The term “processing circuit” is used herein to mean any combination of hardware, firmware, and software, employed to process data or digital signals. Processing circuit hardware may include, for example, application specific integrated circuits (ASICs), general purpose or special purpose central processing units (CPUs), digital signal processors (DSPs), graphics processing units (GPUs), and programmable logic devices such as field programmable gate arrays (FPGAs). In a processing circuit, as used herein, each function is performed either by hardware configured, i.e., hard-wired, to perform that function, or by more general purpose hardware, such as a CPU, configured to execute instructions stored in a non-transitory storage medium. A processing circuit may be fabricated on a single printed circuit board (PCB) or distributed over several interconnected PCBs. A processing circuit may contain other processing circuits; for example, a processing circuit may include two processing circuits, an FPGA and a CPU, interconnected on a PCB.

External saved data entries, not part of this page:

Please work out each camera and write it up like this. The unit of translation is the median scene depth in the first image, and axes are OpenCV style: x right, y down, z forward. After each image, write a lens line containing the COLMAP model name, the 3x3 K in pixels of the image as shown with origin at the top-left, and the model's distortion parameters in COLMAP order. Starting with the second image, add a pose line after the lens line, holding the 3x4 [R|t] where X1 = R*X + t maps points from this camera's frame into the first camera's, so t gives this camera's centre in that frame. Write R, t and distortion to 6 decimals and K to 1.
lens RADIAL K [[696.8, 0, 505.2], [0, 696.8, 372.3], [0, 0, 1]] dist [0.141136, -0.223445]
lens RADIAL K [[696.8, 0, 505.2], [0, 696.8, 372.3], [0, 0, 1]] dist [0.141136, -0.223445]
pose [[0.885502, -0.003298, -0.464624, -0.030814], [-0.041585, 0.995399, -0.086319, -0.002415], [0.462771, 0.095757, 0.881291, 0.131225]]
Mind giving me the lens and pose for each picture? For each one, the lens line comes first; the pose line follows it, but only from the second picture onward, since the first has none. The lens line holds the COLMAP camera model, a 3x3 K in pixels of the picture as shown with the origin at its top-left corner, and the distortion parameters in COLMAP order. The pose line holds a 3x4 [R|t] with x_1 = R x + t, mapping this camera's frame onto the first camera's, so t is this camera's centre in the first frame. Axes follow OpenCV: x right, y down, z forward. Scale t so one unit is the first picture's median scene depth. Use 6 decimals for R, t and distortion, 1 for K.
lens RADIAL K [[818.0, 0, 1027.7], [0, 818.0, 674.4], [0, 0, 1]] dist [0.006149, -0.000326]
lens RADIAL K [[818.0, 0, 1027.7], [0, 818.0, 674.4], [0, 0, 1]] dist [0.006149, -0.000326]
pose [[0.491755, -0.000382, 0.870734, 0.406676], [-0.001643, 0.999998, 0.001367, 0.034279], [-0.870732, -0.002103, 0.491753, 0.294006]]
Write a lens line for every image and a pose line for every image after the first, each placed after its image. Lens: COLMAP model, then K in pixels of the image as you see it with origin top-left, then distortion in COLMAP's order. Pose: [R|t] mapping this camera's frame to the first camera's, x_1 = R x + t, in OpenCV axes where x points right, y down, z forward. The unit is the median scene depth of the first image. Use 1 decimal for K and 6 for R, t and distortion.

Although limited embodiments of a system and method for generating contours in medical imaging scans have been specifically described and illustrated herein, many modifications and variations will be apparent to those skilled in the art. Accordingly, it is to be understood that a system and method for generating contours in medical imaging scans employed according to principles of this invention may be embodied other than as specifically described herein. The invention is also defined in the following claims, and equivalents thereof.